## TEKS UNTUK DIANALISIS
════════════════════
Bagaimanapun dia tetap orang lain yang tidak bisa kita beri kepercayaan 100%.
Pembantu ketiga, mbak Yati, memang rajin. Pekerjaannya rapi
dan dia pintar membagi waktu. Dia juga senang memasak. Tak jarang saya
memintanya membelikan sayuran di tukang sayur keliling karena harus berangkat
ke kantor pagi hari.
Saya dan dua orang teman, bertiga, memasak bersama. Kami patungan
uang belanja. Jumlahnya tidak tentu, biasanya dua puluh ribu rupiah sekali
patungan. Jangka waktunya pun tidak tentu. Jika habis, kami patungan lagi. Pengelolaan
uang kami percayakan pada mbak Yati karena tiap pagi kami minta dibelikan
sayuran untuk dimasak pada sore harinya. Oh ya, semenjak kejadian penggeledahan
dan insiden alat listrik, kami sepakat untuk numpang memasak nasi pada mbak
Yati. Kami menyerahkan beras, mbak Yati yang memasak.
Mbak Yati rutin mencatat pengeluaran belanja tiap hari. Jika
sudah habis, dia cukup bilang kepada
salah satu dari kami bertiga, uang kami beri lagi. Begitu saja selama beberapa
minggu. Sampai suatu hari...
Desi, salah satu dari kami, kaget karena ternyata uang
belanja patungannya sudah termasuk pembelian beras. Selama ini dia memberi mbak
Yati uang sebesar dua ribu rupiah setiap kali mengambil nasi dari mbak Yati
(anggap saja membeli). Padahal sudah sangat jelas, ketika menyerahkan beras
saya berkata, ini beras untuk kami bertiga: saya, mbak Emi, dan Desi. Ditambah
lagi cerita teman-teman lain yang sangat mengetahui persis harga sayuran. Juga
tentang hitungan beras yang tidak masuk akal, terlalu cepat habis untuk porsi
makan kami yang seukuran diet (bukan diet juga sih maksudnya). Intinya, mbak
Yati tidak jujur dalam mengelola keuangan belanja kami (mark up harga dan
pemborosan beras).
Kami berunding. Mengambil sikap, memutuskan bahwa kami akan
memasak nasi sendiri (berlima). Kami juga akan membeli sayuran sendiri.
Kebetulan, Desi masuk lebih siang dan lokasi kantornya sangat dekat dengan kos.
Sejak saat itu kami tidak bisa percaya 100% pada mbak Yati. Kunci kamar selalu
terkunci, meski hanya menjemur cucian, ke kamar mandi atau ke dapur.
════════════════════
## DATA YANG DIBERIKAN
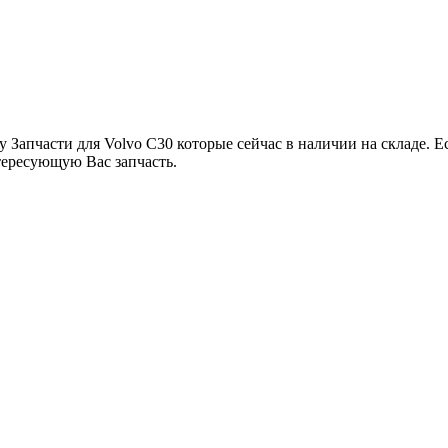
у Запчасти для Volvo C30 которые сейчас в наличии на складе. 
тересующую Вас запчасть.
════════════════════
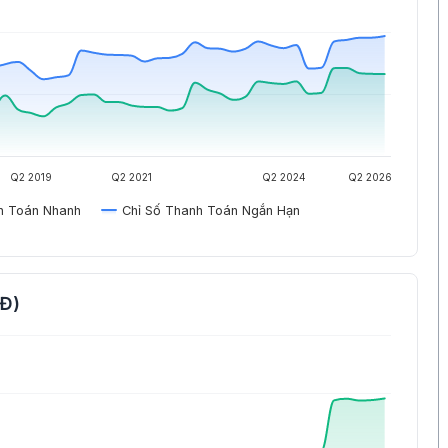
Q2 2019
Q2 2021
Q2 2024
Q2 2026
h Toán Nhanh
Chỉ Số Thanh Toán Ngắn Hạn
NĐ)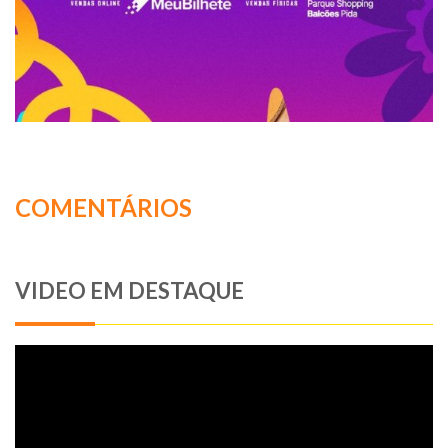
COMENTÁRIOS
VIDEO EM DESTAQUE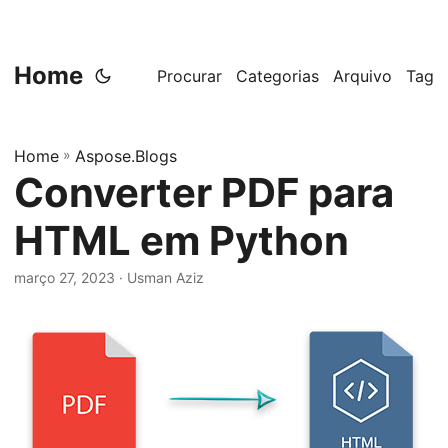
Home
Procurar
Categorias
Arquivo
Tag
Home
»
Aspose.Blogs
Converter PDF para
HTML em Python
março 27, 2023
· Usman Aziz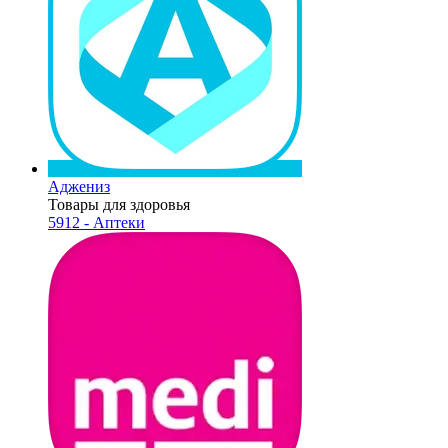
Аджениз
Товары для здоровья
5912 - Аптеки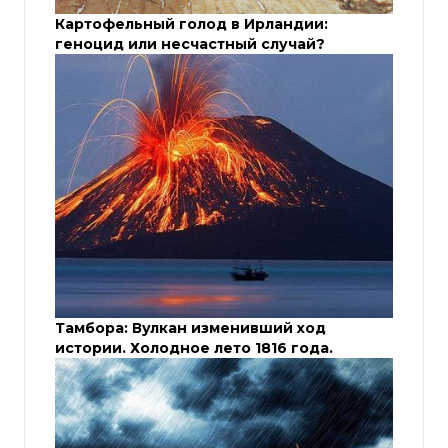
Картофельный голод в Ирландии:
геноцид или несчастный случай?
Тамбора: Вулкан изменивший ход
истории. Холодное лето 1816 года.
════════════════════
## PETUNJUK TUGAS
Tuliskan kembali tanpa perubahan bagian teks tentang mbak Yati yang diawali dengan kata-kata "Desi, salah satu" dan diakhiri dengan "membeli sayuran sendiri.".

## HASIL TUGAS
Desi, salah satu dari kami, kaget karena ternyata uang
belanja patungannya sudah termasuk pembelian beras. Selama ini dia memberi mbak
Yati uang sebesar dua ribu rupiah setiap kali mengambil nasi dari mbak Yati
(anggap saja membeli). Padahal sudah sangat jelas, ketika menyerahkan beras
saya berkata, ini beras untuk kami bertiga: saya, mbak Emi, dan Desi. Ditambah
lagi cerita teman-teman lain yang sangat mengetahui persis harga sayuran. Juga
tentang hitungan beras yang tidak masuk akal, terlalu cepat habis untuk porsi
makan kami yang seukuran diet (bukan diet juga sih maksudnya). Intinya, mbak
Yati tidak jujur dalam mengelola keuangan belanja kami (mark up harga dan
pemborosan beras).
Kami berunding. Mengambil sikap, memutuskan bahwa kami akan
memasak nasi sendiri (berlima). Kami juga akan membeli sayuran sendiri.